About this exercise:
Go through the data below and gather each line containing "Rendered".

** Input data follows **

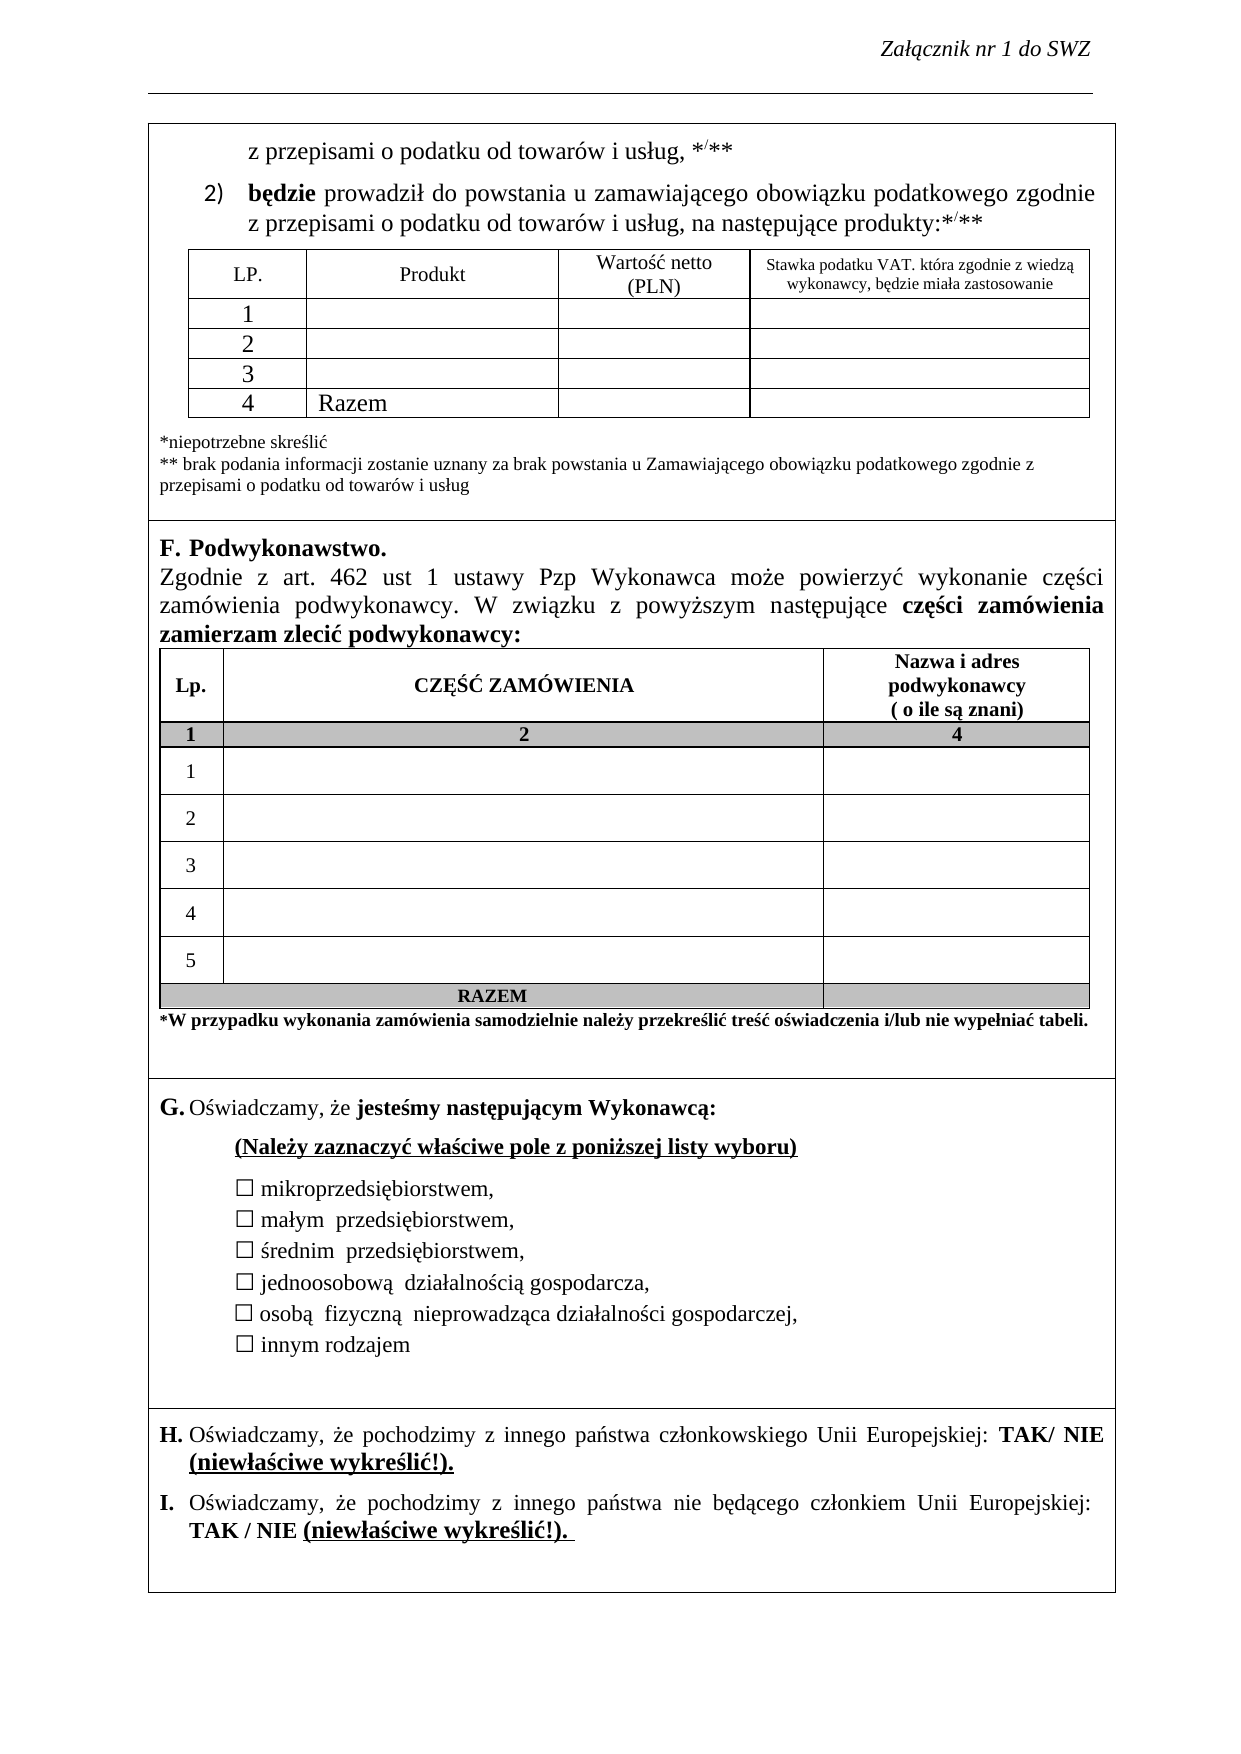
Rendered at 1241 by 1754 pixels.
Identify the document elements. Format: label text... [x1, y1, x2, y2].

** End of Input data **
** Input data follows **

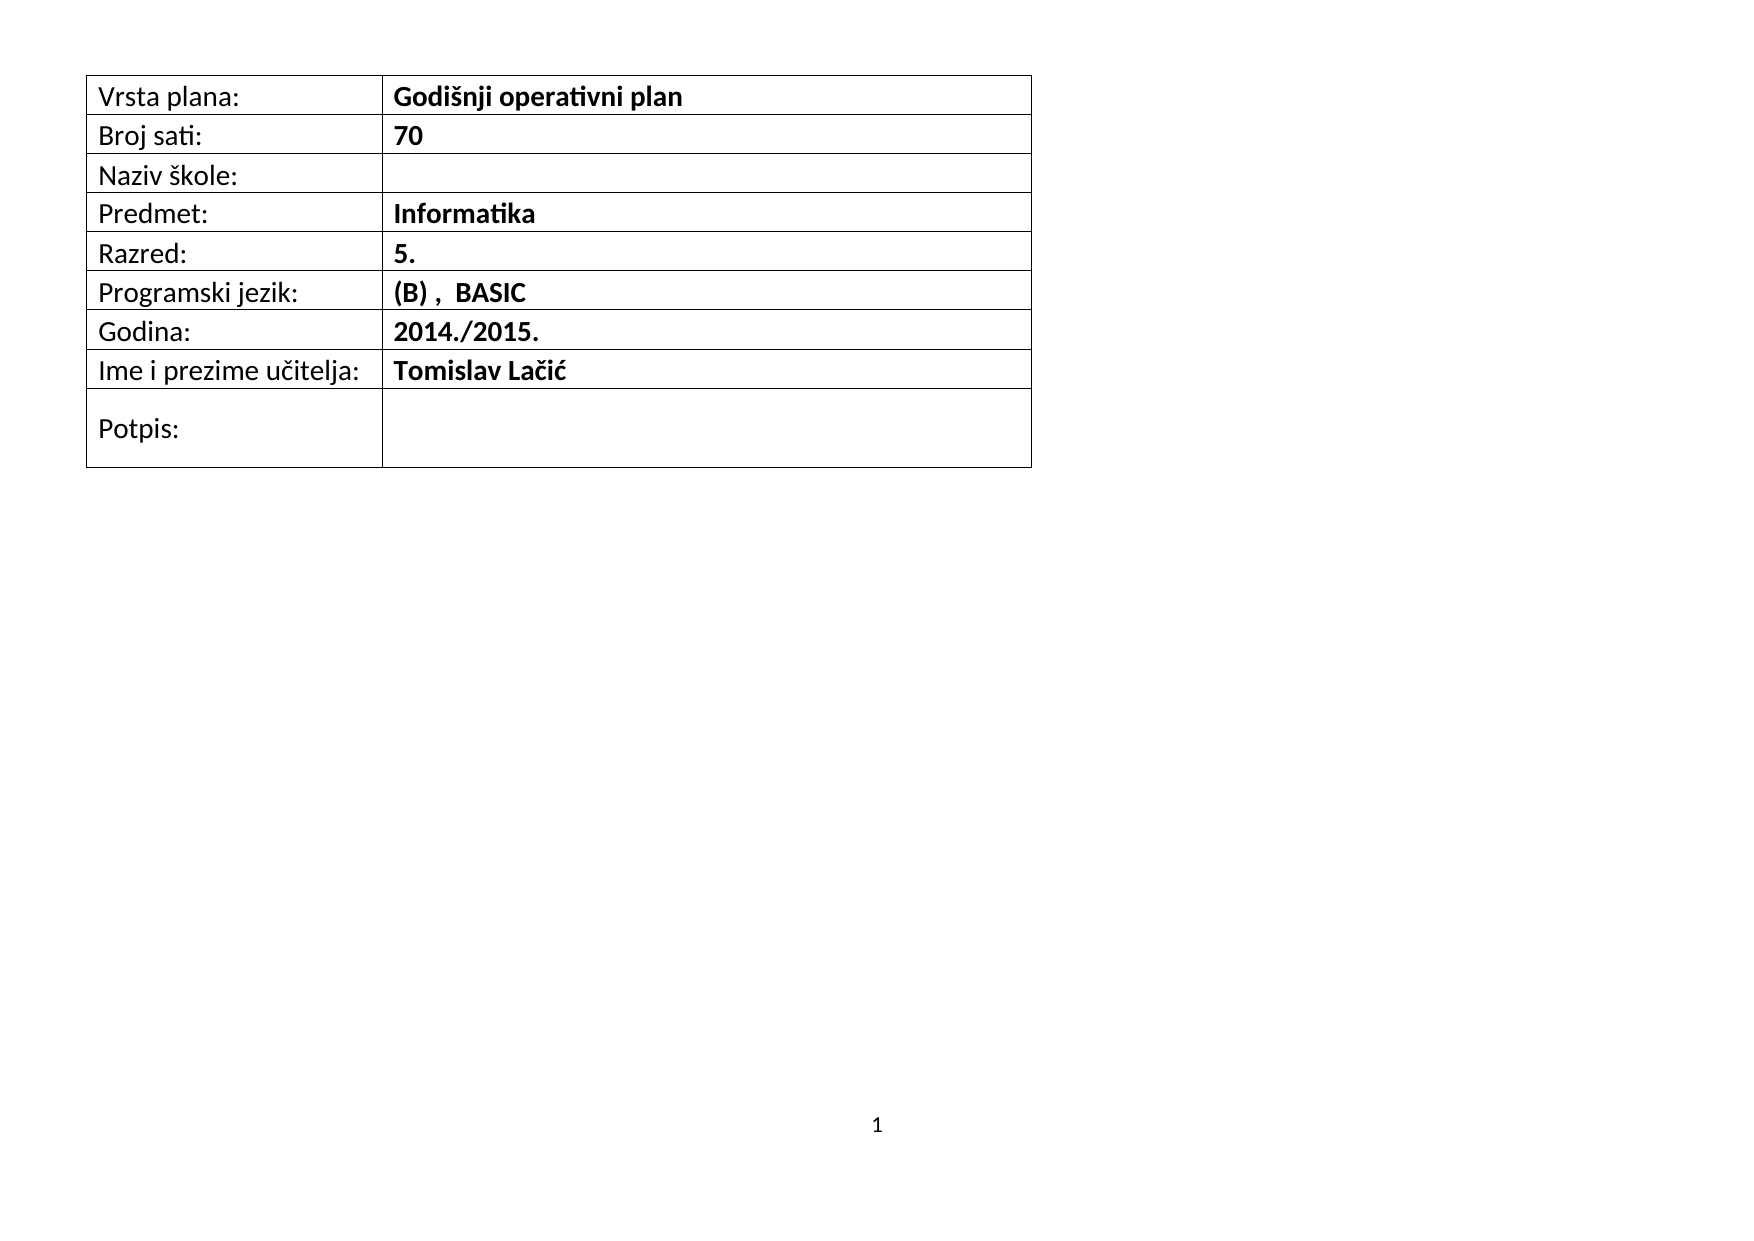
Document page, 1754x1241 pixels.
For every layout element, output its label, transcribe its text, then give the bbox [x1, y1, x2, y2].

** End of Input data **
** Input data follows **

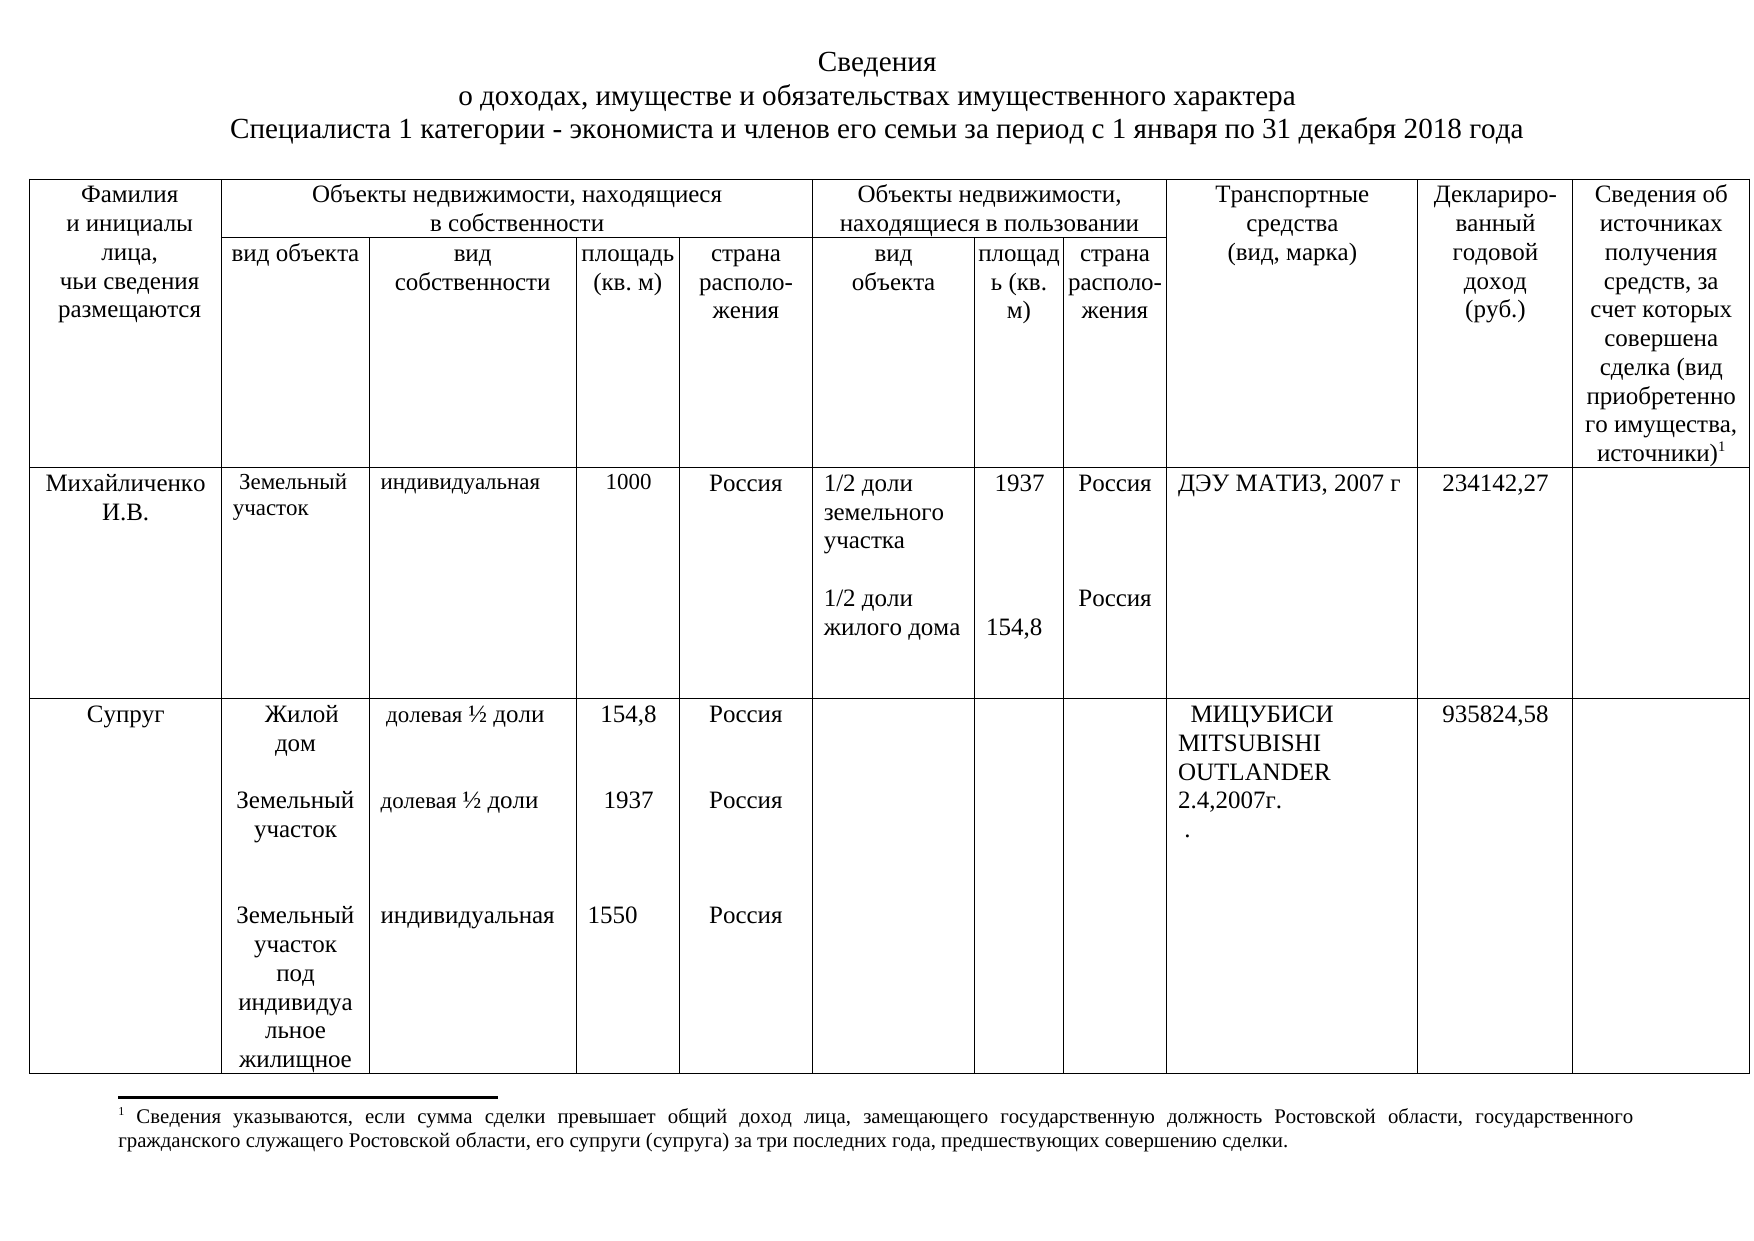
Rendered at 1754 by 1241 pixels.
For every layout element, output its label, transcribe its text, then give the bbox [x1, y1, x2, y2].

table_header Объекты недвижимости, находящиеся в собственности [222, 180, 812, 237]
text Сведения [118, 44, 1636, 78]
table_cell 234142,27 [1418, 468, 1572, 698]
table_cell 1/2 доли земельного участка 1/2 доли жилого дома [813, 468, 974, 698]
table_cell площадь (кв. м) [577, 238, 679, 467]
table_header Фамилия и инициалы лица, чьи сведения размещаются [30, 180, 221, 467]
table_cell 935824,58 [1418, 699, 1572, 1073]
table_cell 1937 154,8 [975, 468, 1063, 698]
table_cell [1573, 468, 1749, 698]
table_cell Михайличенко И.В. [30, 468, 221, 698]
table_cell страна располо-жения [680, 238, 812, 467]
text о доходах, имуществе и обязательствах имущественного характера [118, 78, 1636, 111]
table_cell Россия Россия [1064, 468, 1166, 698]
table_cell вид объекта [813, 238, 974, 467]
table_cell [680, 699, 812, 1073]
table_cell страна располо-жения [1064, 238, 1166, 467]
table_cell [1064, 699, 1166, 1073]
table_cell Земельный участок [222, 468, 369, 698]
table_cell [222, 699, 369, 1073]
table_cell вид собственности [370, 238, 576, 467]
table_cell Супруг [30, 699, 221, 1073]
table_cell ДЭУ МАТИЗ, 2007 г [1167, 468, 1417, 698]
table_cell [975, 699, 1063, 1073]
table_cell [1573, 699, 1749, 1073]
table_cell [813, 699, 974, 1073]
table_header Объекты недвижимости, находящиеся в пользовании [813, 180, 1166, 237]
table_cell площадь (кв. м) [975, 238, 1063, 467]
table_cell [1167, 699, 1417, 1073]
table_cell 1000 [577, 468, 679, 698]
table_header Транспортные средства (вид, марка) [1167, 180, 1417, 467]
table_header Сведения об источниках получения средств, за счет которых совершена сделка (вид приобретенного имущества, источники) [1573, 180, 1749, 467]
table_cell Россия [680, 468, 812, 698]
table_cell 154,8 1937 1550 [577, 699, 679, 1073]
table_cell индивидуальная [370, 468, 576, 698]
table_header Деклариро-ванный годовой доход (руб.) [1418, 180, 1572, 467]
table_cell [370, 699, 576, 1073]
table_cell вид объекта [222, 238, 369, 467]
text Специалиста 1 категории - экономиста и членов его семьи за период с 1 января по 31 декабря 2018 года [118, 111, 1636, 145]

** End of Input data **

Response area:
Rendered at 1241 by 1754 pixels.
Rendered at 1754 by 1241 pixels.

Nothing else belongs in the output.